The trail to Bitcoin regaining the $50,000-level
Bitcoin is known for its volatility. While for some this translates to substantial growth possibilities, others tend to see BTC’s volatile price as a reason to stay clear of it and the digital asset market altogether.
However, for traders invested in the crypto-market, BTC’s volatility is the price you pay for its monumental growth. In the past six months, BTC’s uptrend has raked in gains amounting to close to 300 percent, making it a rather unique asset with no real equivalent in the world of traditional finance.
However, an emerging trend that has become all the more evident this market cycle is this – The key role BTC whales play in determining the market’s direction. This leaves smaller retail traders at a crossroads with regard to what their most profitable move is.
Bitcoin’s ATH was on the back of Tesla and MicroStrategy’s purchase, following which, the price fell below $50k. In fact, at the time of writing, the price had slumped and hit the $45k-level, resulting in a loss of close to 10 percent over the past week. This market cycle seemed to show that the gains came on the back of large whales entering the market, while also reminding traders that the opposite is possible too.
According to Santiment, over 100 whale accounts have exited the BTC market over the past few weeks, with this trend beginning when the coin started to climb towards its previous ATH of over $56k, well before the corrections that later set in.
What’s even more interesting, however, is that market data seemed to suggest that a few of these major whale addresses are returning at this mid-$40k price level, and one can expect a strengthened uptrend to materialize for BTC in the coming week.

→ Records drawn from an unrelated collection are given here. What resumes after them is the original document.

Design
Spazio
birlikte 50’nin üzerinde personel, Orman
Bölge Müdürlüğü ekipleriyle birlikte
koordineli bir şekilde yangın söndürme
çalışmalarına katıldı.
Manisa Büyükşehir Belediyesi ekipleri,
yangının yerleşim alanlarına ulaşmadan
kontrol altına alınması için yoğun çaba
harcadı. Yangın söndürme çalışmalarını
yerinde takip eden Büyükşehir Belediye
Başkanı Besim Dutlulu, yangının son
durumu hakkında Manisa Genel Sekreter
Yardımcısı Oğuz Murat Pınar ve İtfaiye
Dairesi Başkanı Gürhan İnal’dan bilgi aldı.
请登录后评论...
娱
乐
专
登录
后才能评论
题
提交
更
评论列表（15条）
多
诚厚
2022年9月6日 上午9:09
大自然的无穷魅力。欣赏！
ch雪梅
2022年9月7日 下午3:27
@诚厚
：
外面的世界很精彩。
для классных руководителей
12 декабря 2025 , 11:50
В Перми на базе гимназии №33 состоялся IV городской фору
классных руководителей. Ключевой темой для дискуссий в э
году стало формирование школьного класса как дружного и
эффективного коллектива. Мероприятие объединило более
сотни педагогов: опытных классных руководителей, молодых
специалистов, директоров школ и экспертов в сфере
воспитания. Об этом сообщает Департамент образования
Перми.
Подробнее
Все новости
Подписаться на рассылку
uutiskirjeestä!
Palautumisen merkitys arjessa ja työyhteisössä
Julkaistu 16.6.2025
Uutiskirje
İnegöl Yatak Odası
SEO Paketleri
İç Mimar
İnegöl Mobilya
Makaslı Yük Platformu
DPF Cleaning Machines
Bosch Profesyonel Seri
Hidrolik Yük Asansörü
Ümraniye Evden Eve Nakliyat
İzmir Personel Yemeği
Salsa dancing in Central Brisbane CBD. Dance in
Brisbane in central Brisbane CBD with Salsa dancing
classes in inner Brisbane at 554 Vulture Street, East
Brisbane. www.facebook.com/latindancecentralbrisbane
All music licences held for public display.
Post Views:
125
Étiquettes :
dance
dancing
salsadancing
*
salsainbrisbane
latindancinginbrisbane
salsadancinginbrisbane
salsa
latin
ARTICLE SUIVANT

While the said market movement can be termed to be yet another market cycle for Bitcoin, it also leads one to the question – How strong is Bitcoin’s digital gold narrative at the moment, given these developments? Further, buyers may now be re-entering Bitcoin’s arena as the dominant force, however, with large accounts continuing to dominate Bitcoin’s bull run, where does this leave the retail trader?
While hodlers may end up propping the price up, short-term trades and long-term investments both seem to have their pitfalls for retail traders.
According to Glassnode, the number of addresses holding 10k+ coins just climbed to touch a 1-month low of 93, a finding that illustrated the fact that the recent dip in price may have resulted from huge accounts pushing the selling pressure north. However, on the upside, the mean transaction volume for BTC surged to establish a new ATH of $396,077.77, according to the data-analytics platform.
While Bitcoin may have settled under the $47k price level at press time, it may soon regain all its recent losses and move up the charts. 2021 has proven to be the year in which investors are not only willing to enter the market at higher price points (being the relative low point for the coin), but investors are also more aware of crypto’s potential in the long run. Given these developments in this bull cycle, one can argue that Bitcoin may be down but not out.